Der Krieg in der Ukraine hat zum ersten Mal in der Geschichte die EU dazu
bewogen, die Richtlinie 2001/55/EG zur „Gewährung
vorübergehenden Schutzes im Falle eines Massenzustroms von Vertriebenen“
anzuwenden. Dies wurde vom Rat der EU einstimmig beschlossen und birgt für die
Geflüchteten aus der Ukraine erhebliche aufenthaltsrechtliche Erleichterungen
– anders als dies bei den Kriegen in Syrien, Afghanistan oder Jemen der Fall
war.
Neben der ungehinderten Einreise in die EU besteht zudem die freie Wahl des
Ziellandes. Ein Dublin Verfahren, das Geflüchtete normalerweise zwingt, in dem
Land der EU zu bleiben, das als erstes betreten wird, kommt entsprechend nicht
zur Anwendung. Hier im Bundesgebiet haben seit dem 23.02.22 alle
aus der Ukraine Geflohenen – mit ukrainischem Pass oder mit
ukrainischen Aufenthaltspapieren – einen rechtmäßigen Aufenthalt
bis zum 23.05.22. Vom Stellen eines Asylantrags ist dringend abzuraten!

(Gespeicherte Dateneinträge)
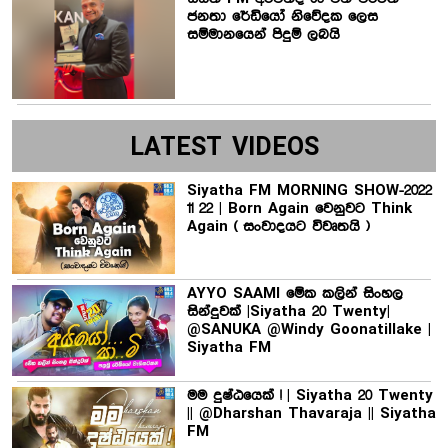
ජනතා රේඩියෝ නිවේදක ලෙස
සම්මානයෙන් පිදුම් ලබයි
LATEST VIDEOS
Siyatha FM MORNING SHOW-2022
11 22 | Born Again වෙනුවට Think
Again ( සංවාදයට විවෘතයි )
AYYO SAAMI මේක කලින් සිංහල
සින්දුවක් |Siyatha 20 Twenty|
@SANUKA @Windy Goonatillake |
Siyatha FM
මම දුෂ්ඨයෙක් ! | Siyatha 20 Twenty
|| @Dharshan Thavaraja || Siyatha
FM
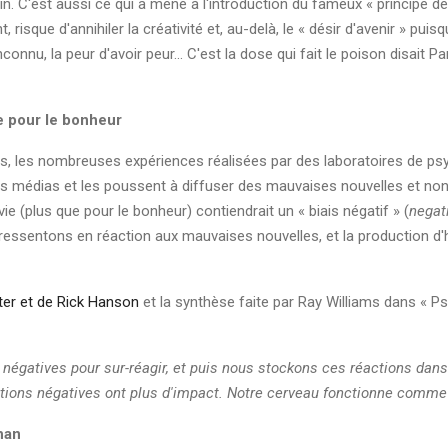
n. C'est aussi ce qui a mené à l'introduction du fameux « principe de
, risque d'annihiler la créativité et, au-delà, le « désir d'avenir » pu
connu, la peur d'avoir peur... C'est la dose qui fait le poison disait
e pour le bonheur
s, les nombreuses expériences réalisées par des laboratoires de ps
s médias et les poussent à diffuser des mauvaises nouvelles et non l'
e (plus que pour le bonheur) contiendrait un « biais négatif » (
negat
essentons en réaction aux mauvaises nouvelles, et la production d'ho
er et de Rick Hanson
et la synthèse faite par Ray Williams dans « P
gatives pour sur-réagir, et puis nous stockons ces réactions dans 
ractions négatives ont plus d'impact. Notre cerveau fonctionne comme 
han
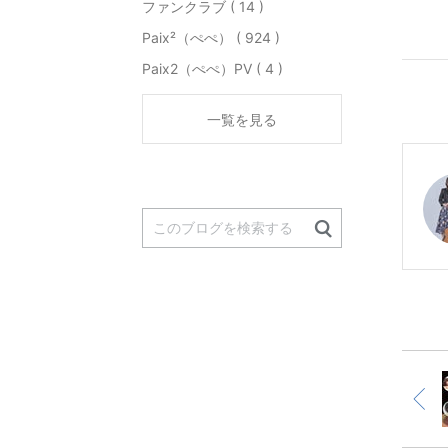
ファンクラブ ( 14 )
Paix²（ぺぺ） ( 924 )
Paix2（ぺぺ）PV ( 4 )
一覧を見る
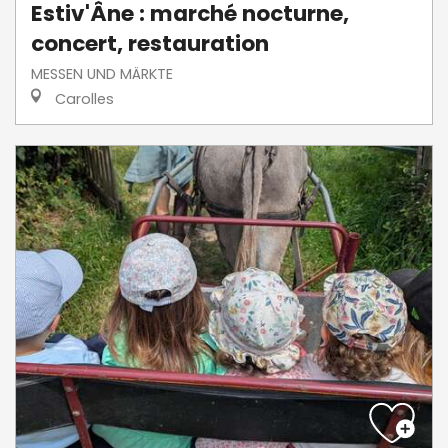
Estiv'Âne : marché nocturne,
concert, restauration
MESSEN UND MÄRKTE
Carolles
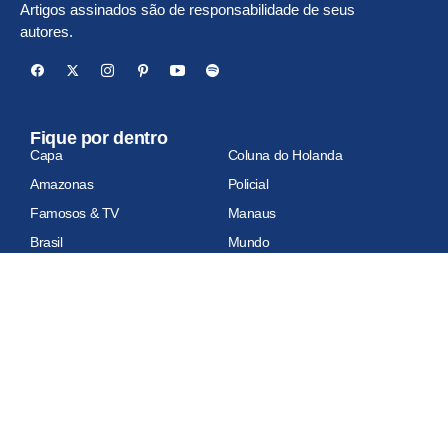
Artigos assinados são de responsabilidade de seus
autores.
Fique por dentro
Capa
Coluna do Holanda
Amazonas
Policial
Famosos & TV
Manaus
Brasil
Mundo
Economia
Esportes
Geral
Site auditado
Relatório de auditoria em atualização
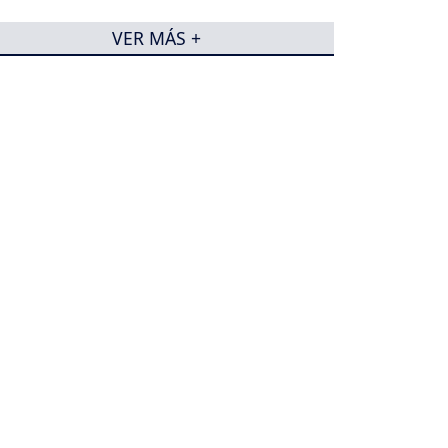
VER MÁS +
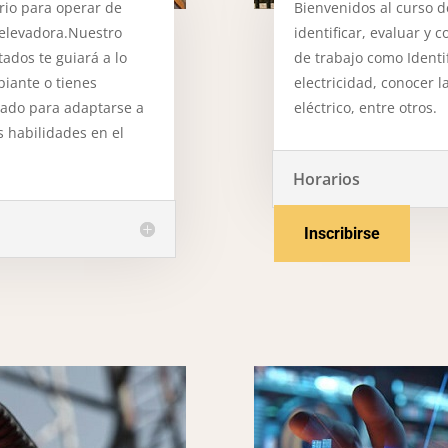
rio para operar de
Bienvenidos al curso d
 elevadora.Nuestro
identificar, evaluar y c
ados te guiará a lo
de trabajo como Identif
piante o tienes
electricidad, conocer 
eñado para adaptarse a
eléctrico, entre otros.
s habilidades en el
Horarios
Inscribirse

_MATERIAL ERKUNDEN_
1 – Übersetze den folgenden Satz aus dem Textauszug über Geflüchtete aus der Ukraine ins Englische: „Neben der ungehinderten Einreise in die EU besteht zudem die freie Wahl des Ziellandes.“
2 – Schreib aus dem Textauszug über Geflüchtete aus der Ukraine die Stelle von „Neben der ungehinderten“ bis „ist dringend abzuraten!“ wortgetreu ab.

_ANTWORTEN_
1 – In addition to unhindered entry into the EU, there is also a free choice of the destination country.

2 –
Neben der ungehinderten Einreise in die EU besteht zudem die freie Wahl des
Ziellandes. Ein Dublin Verfahren, das Geflüchtete normalerweise zwingt, in dem
Land der EU zu bleiben, das als erstes betreten wird, kommt entsprechend nicht
zur Anwendung. Hier im Bundesgebiet haben seit dem 23.02.22 alle
aus der Ukraine Geflohenen – mit ukrainischem Pass oder mit
ukrainischen Aufenthaltspapieren – einen rechtmäßigen Aufenthalt
bis zum 23.05.22. Vom Stellen eines Asylantrags ist dringend abzuraten!